- _Задание 1_
Над каким законопроектом, согласно тексту о закрытии школ во время пандемии, работает законодательная власть Калифорнии?
- _Задание 2_
Определите, согласуется ли с текстом о закрытии школ во время пандемии каждое из утверждений: (a) доктор Раджу считает нужными законы, которые не позволят работодателям заставлять врачей замолчать; (b) законопроект в Калифорнии должен защитить врачей; (c) доктор Хёг полагает, что университеты должны были приветствовать обсуждения. На каждое ответьте «да» или «нет» и приведите решающие слова текста дословно.
- _Задание 3_
Продолжите текст о закрытии школ во время пандемии, начав сразу после его последнего предложения.

Доктор Раджу считает, что необходимо принять защищающие врачей законы, которые не позволят работодателям заставлять их замолчать. Ведь сейчас тенденция прямо противоположная. Законодательная власть Калифорнии работает над законопроектом, который будет угрожать врачам дисциплинарными взысканиями за распространение того, что медицинская комиссия посчитает «дезинформацией». Именно такой подход к альтернативным точкам зрения лишил американских детей школы. К их страданиям привела не «дезинформация», а официальная культура цензуры и креденциализма.
Доктор Дюрисети задаётся вопросом, было ли нежелание учитывать разные мнения отчасти мотивировано стремлением бюрократов избежать критики их решений.
Возможно, продвигающие эту политику люди не хотели участвовать в обсуждении, которое не готовы вести, — сказал он, — Иногда казалось, что они одновременно не способны говорить о численных показателях и беспокоятся, что критика приведёт к оправданному скептицизму.
Он отметил, что большинство людей, продвигающих такую коронавирусную политику, как закрытие школ, никогда не лечили большие объёмы пациентов с коронавирусом. Это наблюдение повторила и доктор Ноубл.
Инспектор общественного здравоохранения — это офисная работа, — сказала она, — Но для понимания ситуации нужны люди внутри учреждения общественного здравоохранения, «на земле».
По мнению доктора Хёг, изменение курса — это вопрос изучения нашей реакции на коронавирус и проведения более качественных научных исследований. Она считает, что ЦКЗ и Национальные институты здравоохранения должны были быстрее провести исследования, чтобы определить, действительно ли некоторые вмешательства работали. Вместо того чтобы подавлять обсуждения, университеты должны были их приветствовать.
Я считаю, что люди за пределами сфер науки и образования должны понять, насколько сильной во время этой пандемии была цензура мнений терапевтов и учёных, выступающих против закрытия школ, — сказала она.

- _Предоставленные материалы_
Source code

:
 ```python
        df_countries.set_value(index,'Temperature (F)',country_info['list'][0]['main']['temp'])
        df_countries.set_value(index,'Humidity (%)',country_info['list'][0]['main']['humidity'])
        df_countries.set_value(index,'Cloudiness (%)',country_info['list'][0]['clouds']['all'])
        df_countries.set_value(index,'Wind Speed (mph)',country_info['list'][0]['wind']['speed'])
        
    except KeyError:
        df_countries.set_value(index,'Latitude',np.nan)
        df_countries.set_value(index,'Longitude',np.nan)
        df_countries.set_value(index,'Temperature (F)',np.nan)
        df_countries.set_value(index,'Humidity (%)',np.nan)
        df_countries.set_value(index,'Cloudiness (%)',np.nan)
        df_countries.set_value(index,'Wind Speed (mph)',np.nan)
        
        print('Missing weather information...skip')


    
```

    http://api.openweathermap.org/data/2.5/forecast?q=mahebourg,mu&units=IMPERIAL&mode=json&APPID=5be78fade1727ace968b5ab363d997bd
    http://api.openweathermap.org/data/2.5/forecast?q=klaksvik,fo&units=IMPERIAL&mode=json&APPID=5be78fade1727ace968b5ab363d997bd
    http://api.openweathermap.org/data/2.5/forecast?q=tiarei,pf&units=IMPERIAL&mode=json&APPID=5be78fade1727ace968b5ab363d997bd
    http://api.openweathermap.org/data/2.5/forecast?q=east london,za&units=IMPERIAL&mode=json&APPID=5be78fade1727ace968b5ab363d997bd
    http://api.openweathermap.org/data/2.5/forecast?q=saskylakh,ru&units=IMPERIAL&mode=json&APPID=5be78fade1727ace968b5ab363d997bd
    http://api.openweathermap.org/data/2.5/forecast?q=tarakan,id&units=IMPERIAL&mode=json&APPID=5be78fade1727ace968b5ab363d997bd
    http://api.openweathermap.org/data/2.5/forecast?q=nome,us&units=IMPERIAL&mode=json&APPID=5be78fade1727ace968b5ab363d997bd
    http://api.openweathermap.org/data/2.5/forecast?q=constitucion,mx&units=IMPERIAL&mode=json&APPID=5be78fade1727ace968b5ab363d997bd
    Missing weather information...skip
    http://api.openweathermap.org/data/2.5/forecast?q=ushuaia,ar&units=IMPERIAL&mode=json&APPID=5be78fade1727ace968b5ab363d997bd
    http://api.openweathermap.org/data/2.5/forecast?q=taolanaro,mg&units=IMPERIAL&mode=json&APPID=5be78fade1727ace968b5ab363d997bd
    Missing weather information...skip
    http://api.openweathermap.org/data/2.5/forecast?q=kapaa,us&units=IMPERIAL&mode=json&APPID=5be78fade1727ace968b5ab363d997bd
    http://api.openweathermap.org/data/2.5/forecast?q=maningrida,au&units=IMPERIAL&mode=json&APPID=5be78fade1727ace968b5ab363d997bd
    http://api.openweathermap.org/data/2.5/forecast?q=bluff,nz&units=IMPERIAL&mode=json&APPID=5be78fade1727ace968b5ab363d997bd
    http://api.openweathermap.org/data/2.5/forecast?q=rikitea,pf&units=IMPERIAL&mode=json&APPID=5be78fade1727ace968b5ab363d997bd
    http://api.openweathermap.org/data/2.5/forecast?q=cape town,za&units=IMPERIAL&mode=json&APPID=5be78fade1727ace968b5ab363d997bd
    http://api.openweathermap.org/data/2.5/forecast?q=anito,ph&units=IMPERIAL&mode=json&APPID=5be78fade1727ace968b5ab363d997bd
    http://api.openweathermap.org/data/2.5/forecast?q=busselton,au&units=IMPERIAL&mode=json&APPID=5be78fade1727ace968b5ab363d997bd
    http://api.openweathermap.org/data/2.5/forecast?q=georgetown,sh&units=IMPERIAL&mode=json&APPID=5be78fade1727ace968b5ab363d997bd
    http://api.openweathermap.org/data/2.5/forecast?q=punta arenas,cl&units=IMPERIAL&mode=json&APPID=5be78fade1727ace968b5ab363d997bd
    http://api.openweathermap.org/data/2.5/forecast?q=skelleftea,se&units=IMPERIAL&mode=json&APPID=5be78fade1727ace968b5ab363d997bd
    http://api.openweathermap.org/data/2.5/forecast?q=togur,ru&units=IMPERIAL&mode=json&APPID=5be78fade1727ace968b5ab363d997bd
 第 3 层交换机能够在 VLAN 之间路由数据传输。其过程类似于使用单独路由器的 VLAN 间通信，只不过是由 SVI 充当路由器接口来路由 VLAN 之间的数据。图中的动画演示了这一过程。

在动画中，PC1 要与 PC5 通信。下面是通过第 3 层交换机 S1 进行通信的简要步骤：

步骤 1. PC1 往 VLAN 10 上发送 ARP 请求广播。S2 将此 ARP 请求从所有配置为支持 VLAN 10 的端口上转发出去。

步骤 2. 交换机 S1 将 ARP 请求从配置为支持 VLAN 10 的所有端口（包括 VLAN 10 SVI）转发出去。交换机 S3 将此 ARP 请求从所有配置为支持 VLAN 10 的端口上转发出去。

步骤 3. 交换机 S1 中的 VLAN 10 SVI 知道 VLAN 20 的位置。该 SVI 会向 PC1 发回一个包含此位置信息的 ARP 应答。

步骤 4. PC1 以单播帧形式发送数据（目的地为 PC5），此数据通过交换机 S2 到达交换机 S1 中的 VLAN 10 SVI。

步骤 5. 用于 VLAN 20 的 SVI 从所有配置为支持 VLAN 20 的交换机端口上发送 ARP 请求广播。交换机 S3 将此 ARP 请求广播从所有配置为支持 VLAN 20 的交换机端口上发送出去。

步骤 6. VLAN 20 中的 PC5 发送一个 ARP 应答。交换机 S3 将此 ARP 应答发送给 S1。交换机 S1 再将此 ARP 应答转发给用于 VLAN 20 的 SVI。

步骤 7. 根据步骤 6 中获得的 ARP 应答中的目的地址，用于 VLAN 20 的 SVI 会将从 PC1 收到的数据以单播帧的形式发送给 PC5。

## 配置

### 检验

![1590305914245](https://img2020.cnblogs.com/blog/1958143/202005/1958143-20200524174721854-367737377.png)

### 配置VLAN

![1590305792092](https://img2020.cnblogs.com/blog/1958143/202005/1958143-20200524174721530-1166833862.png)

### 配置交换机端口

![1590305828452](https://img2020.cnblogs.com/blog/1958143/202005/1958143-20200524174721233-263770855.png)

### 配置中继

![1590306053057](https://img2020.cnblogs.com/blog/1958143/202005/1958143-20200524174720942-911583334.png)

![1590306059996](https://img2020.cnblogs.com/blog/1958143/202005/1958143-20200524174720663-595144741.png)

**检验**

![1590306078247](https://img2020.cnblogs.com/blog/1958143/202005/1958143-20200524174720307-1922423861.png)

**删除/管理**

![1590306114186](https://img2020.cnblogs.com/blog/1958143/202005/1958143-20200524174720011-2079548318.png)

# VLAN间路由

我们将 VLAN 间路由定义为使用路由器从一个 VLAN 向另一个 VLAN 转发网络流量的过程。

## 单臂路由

- _Ответ 1_
Над законопроектом, который будет угрожать врачам дисциплинарными взысканиями за распространение того, что медицинская комиссия посчитает «дезинформацией».

- _Ответ 2_
(a) Да: «Доктор Раджу считает, что необходимо принять защищающие врачей законы, которые не позволят работодателям заставлять их замолчать».
(b) Нет: «законопроектом, который будет угрожать врачам дисциплинарными взысканиями».
(c) Да: «Вместо того чтобы подавлять обсуждения, университеты должны были их приветствовать».

- _Ответ 3_
Небольшая группа чиновников общественного здравоохранения и академиков раз за разом требовала от общественности и профессионалов подчиняться некой политике, не признавая и даже не рассматривая её возможные минусы. Доктор Бхаттачарья рассказал мне, что когда он выступал в качестве эксперта-свидетеля в защиту приказа об открытии школ во Флориде, он понял, что эксперты с противоположной стороны отказывались учитывать вред, вызванный закрытием школ:
Они словно приходили к предопределённому выводу вместо того, чтобы логически выяснить, как будет правильно поступить.
Существовал небольшой картель экспертов, контролирующих политику, контролирующих распространение информации, контролирующих даже то, кому было позволено участвовать в обсуждении или дискуссии. Нельзя позволить этому произойти снова.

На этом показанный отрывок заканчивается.